**TASK ITEM:**
Each line below from the one containing "- 17\. Barrett" through the one containing "- 21\. Barrett" should be output exactly as it stands, and no other line should appear.

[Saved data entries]
▬▬▬
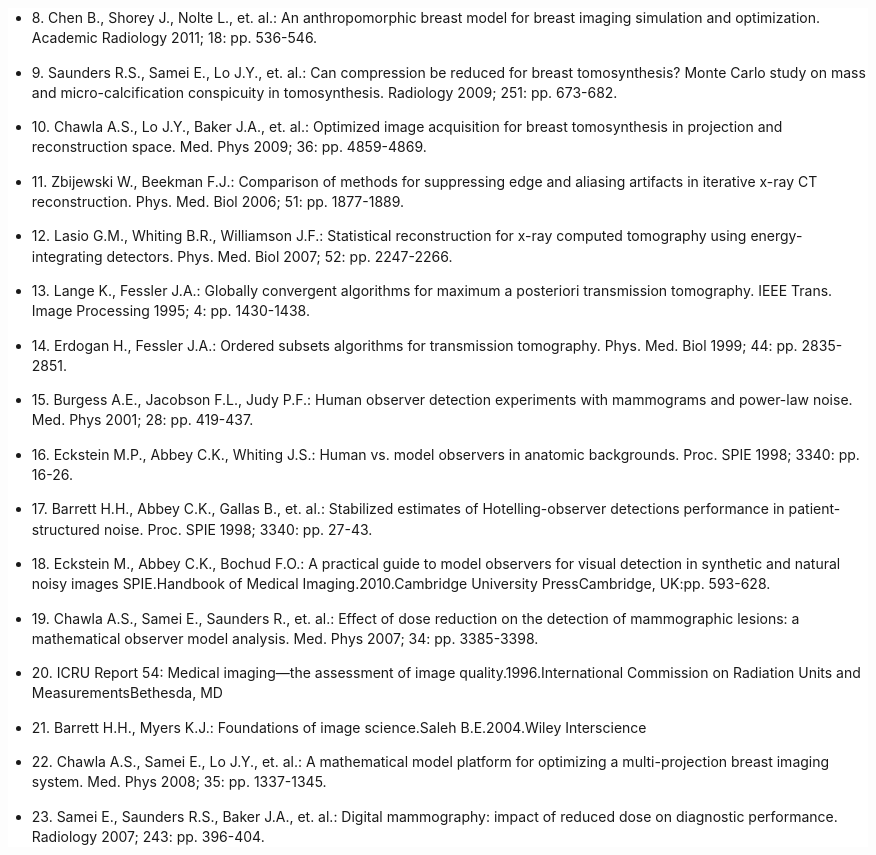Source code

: 
- 8\. Chen B., Shorey J., Nolte L., et. al.: An anthropomorphic breast model for breast imaging simulation and optimization. Academic Radiology 2011; 18: pp. 536-546.


- 9\. Saunders R.S., Samei E., Lo J.Y., et. al.: Can compression be reduced for breast tomosynthesis? Monte Carlo study on mass and micro-calcification conspicuity in tomosynthesis. Radiology 2009; 251: pp. 673-682.


- 10\. Chawla A.S., Lo J.Y., Baker J.A., et. al.: Optimized image acquisition for breast tomosynthesis in projection and reconstruction space. Med. Phys 2009; 36: pp. 4859-4869.


- 11\. Zbijewski W., Beekman F.J.: Comparison of methods for suppressing edge and aliasing artifacts in iterative x-ray CT reconstruction. Phys. Med. Biol 2006; 51: pp. 1877-1889.


- 12\. Lasio G.M., Whiting B.R., Williamson J.F.: Statistical reconstruction for x-ray computed tomography using energy-integrating detectors. Phys. Med. Biol 2007; 52: pp. 2247-2266.


- 13\. Lange K., Fessler J.A.: Globally convergent algorithms for maximum a posteriori transmission tomography. IEEE Trans. Image Processing 1995; 4: pp. 1430-1438.


- 14\. Erdogan H., Fessler J.A.: Ordered subsets algorithms for transmission tomography. Phys. Med. Biol 1999; 44: pp. 2835-2851.


- 15\. Burgess A.E., Jacobson F.L., Judy P.F.: Human observer detection experiments with mammograms and power-law noise. Med. Phys 2001; 28: pp. 419-437.


- 16\. Eckstein M.P., Abbey C.K., Whiting J.S.: Human vs. model observers in anatomic backgrounds. Proc. SPIE 1998; 3340: pp. 16-26.


- 17\. Barrett H.H., Abbey C.K., Gallas B., et. al.: Stabilized estimates of Hotelling-observer detections performance in patient-structured noise. Proc. SPIE 1998; 3340: pp. 27-43.


- 18\. Eckstein M., Abbey C.K., Bochud F.O.: A practical guide to model observers for visual detection in synthetic and natural noisy images SPIE.Handbook of Medical Imaging.2010.Cambridge University PressCambridge, UK:pp. 593-628.


- 19\. Chawla A.S., Samei E., Saunders R., et. al.: Effect of dose reduction on the detection of mammographic lesions: a mathematical observer model analysis. Med. Phys 2007; 34: pp. 3385-3398.


- 20\. ICRU Report 54: Medical imaging—the assessment of image quality.1996.International Commission on Radiation Units and MeasurementsBethesda, MD


- 21\. Barrett H.H., Myers K.J.: Foundations of image science.Saleh B.E.2004.Wiley Interscience


- 22\. Chawla A.S., Samei E., Lo J.Y., et. al.: A mathematical model platform for optimizing a multi-projection breast imaging system. Med. Phys 2008; 35: pp. 1337-1345.


- 23\. Samei E., Saunders R.S., Baker J.A., et. al.: Digital mammography: impact of reduced dose on diagnostic performance. Radiology 2007; 243: pp. 396-404.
▬▬▬
**OUTPUT BELOW:**
- 17\. Barrett H.H., Abbey C.K., Gallas B., et. al.: Stabilized estimates of Hotelling-observer detections performance in patient-structured noise. Proc. SPIE 1998; 3340: pp. 27-43.


- 18\. Eckstein M., Abbey C.K., Bochud F.O.: A practical guide to model observers for visual detection in synthetic and natural noisy images SPIE.Handbook of Medical Imaging.2010.Cambridge University PressCambridge, UK:pp. 593-628.


- 19\. Chawla A.S., Samei E., Saunders R., et. al.: Effect of dose reduction on the detection of mammographic lesions: a mathematical observer model analysis. Med. Phys 2007; 34: pp. 3385-3398.


- 20\. ICRU Report 54: Medical imaging—the assessment of image quality.1996.International Commission on Radiation Units and MeasurementsBethesda, MD


- 21\. Barrett H.H., Myers K.J.: Foundations of image science.Saleh B.E.2004.Wiley Interscience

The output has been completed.